Jingyi Yang,Zitong Yu,Xiuming Ni,Jia He,Hui Li
2024-08-15
Abstract:In videos containing spoofed faces, we may uncover the spoofing evidence based on either photometric or dynamic abnormality, even a combination of both. Prevailing face anti-spoofing (FAS) approaches generally concentrate on the single-frame scenario, however, purely photometric-driven methods overlook the dynamic spoofing clues that may be exposed over time. This may lead FAS systems to conclude incorrect judgments, especially in cases where it is easily distinguishable in terms of dynamics but challenging to discern in terms of photometrics. To this end, we propose the Graph Guided Video Vision Transformer (G$^2$V$^2$former), which combines faces with facial landmarks for photometric and dynamic feature fusion. We factorize the attention into space and time, and fuse them via a spatiotemporal block. Specifically, we design a novel temporal attention called Kronecker temporal attention, which has a wider receptive field, and is beneficial for capturing dynamic information. Moreover, we leverage the low-semantic motion of facial landmarks to guide the high-semantic change of facial expressions based on the motivation that regions containing landmarks may reveal more dynamic clues. Extensive experiments on nine benchmark datasets demonstrate that our method achieves superior performance under various scenarios. The codes will be released soon.
Computer Vision and Pattern Recognition
What problem does this paper attempt to address?
The problem that this paper attempts to solve is to detect the differences between live faces and fake faces in videos, especially in terms of dynamic cues.
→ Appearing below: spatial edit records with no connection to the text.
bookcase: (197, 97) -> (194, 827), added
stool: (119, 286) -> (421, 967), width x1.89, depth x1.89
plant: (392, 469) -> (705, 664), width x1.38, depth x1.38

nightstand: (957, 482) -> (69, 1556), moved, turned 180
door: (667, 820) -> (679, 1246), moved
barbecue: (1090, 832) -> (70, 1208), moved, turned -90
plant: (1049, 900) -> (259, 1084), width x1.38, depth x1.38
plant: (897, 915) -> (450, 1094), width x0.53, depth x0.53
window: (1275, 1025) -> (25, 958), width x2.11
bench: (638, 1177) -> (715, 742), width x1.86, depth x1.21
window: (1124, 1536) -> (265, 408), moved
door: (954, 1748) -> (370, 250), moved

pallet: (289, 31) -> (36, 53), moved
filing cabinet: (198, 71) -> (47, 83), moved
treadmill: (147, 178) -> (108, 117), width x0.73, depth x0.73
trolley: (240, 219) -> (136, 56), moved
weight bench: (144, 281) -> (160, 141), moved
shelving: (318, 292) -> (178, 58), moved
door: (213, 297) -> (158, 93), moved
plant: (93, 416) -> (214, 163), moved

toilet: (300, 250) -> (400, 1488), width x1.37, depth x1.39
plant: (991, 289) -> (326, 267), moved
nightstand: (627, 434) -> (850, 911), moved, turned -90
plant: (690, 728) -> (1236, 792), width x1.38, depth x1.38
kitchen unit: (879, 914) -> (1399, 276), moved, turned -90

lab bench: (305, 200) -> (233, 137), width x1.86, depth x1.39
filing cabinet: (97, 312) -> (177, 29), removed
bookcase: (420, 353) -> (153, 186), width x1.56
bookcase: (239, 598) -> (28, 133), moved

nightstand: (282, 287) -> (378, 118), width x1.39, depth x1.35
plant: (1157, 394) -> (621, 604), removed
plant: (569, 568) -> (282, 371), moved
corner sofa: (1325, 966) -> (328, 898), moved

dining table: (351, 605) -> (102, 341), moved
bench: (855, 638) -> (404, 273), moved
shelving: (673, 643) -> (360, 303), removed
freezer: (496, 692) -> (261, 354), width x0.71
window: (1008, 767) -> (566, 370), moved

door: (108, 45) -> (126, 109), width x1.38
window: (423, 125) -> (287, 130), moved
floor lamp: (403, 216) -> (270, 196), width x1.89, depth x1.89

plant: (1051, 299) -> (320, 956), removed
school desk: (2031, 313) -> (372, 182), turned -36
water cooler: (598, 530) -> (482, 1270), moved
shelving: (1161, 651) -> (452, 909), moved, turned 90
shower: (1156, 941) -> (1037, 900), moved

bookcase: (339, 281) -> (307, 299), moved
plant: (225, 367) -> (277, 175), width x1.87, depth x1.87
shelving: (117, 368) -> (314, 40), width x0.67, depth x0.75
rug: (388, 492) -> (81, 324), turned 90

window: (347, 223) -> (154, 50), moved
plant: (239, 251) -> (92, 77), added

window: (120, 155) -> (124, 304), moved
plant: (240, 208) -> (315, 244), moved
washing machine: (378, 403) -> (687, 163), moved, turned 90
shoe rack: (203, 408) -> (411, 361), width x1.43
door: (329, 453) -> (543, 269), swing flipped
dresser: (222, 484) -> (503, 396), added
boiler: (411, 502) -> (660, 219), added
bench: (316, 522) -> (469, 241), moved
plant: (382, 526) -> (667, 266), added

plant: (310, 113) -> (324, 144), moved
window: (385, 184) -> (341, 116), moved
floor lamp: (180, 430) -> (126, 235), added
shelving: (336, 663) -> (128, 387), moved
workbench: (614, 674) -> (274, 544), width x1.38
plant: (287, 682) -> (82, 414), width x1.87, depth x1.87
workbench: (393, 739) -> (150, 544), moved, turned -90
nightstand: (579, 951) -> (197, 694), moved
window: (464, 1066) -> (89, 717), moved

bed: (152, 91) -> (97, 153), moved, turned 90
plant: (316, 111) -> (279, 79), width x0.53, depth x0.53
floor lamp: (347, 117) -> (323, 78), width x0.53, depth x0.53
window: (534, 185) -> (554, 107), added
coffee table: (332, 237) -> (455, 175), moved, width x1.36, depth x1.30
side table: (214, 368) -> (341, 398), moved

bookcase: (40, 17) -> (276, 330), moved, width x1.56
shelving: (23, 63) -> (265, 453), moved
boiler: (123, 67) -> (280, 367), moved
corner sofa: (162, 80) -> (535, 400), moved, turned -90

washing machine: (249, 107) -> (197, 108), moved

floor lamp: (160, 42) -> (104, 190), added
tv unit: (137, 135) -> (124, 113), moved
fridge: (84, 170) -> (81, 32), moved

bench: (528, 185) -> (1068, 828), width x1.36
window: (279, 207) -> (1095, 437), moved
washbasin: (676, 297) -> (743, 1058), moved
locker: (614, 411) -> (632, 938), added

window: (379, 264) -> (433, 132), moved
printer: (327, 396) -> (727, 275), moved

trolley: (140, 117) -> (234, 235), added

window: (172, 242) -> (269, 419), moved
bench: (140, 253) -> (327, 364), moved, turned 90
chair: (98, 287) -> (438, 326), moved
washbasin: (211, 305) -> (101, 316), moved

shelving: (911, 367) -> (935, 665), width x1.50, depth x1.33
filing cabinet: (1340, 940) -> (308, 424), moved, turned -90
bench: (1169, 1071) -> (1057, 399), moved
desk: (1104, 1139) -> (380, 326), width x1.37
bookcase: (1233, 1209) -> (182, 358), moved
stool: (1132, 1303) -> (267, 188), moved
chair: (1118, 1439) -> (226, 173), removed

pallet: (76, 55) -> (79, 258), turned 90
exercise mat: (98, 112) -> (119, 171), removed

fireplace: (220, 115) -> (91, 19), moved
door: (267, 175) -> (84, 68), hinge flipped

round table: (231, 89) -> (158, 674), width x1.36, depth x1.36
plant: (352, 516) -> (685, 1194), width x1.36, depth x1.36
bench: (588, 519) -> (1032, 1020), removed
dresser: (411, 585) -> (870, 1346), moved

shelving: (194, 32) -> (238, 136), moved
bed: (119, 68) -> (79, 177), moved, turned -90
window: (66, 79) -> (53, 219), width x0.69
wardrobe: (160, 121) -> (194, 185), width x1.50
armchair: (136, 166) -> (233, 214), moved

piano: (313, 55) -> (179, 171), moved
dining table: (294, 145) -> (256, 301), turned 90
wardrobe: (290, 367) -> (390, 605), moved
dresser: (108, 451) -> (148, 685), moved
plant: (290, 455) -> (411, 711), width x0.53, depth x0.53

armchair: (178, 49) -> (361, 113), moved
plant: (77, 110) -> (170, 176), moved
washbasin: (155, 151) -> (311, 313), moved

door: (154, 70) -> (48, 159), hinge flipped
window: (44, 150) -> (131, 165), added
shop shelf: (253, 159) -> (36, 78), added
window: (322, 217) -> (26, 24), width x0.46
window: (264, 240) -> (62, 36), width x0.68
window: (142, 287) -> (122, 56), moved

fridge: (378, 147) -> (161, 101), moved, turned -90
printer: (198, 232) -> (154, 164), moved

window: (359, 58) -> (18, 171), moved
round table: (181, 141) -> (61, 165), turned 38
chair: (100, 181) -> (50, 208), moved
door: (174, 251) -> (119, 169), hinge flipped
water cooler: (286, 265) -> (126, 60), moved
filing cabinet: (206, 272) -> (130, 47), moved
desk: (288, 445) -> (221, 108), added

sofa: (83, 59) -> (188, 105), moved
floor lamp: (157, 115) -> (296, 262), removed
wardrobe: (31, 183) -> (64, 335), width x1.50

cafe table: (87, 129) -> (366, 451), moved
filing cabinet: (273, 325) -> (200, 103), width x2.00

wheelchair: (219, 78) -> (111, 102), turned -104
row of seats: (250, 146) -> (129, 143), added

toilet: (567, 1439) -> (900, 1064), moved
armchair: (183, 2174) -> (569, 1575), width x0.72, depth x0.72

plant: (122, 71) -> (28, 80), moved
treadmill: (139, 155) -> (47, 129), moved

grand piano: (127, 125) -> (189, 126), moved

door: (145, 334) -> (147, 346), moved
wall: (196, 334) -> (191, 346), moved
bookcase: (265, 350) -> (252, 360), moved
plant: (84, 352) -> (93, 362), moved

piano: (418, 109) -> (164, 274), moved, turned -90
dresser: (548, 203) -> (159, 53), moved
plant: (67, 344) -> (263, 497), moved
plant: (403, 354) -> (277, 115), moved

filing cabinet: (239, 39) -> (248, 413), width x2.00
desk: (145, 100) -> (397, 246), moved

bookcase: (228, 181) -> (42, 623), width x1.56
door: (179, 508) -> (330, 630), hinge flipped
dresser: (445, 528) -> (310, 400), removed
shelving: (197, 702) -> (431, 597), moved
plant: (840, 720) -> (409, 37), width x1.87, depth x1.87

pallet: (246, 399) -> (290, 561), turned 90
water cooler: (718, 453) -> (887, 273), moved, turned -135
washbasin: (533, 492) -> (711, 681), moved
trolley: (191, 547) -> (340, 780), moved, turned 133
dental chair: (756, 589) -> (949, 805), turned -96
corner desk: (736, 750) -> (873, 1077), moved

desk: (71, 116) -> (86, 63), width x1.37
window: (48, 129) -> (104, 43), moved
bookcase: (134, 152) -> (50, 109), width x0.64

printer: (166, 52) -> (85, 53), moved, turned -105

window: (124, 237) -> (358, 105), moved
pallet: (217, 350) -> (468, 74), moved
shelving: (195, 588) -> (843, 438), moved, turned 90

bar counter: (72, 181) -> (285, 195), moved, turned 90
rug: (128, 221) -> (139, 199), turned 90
Most of the existing Face Anti - Spoofing (FAS) methods mainly focus on single - frame scenarios and distinguish real faces from fake faces through photometric features. However, these purely photometric - driven methods often overlook dynamic cues that change over time, which may lead to wrong judgments by the FAS system in some cases, especially when the dynamic features are obvious and the photometric features are difficult to distinguish. To overcome this limitation, the paper proposes the Graph Guided Video Vision Transformer (G2V2former). This model combines facial images and facial key points to achieve the fusion of photometric features and dynamic features. Specifically, the paper designs a new temporal attention mechanism - Kronecker Temporal Attention (KTA). This attention mechanism has a wider receptive field and is helpful for capturing dynamic information. In addition, the paper also uses the low - semantic motion of facial key points to guide the high - semantic - change facial expressions, because the regions containing key points may reveal more dynamic cues. In conclusion, G2V2former aims to improve the performance of the face anti - spoofing system by combining information in the spatial and temporal dimensions, especially when dealing with dynamic cues. Verified by experiments on multiple benchmark datasets, this method shows superior performance in various scenarios.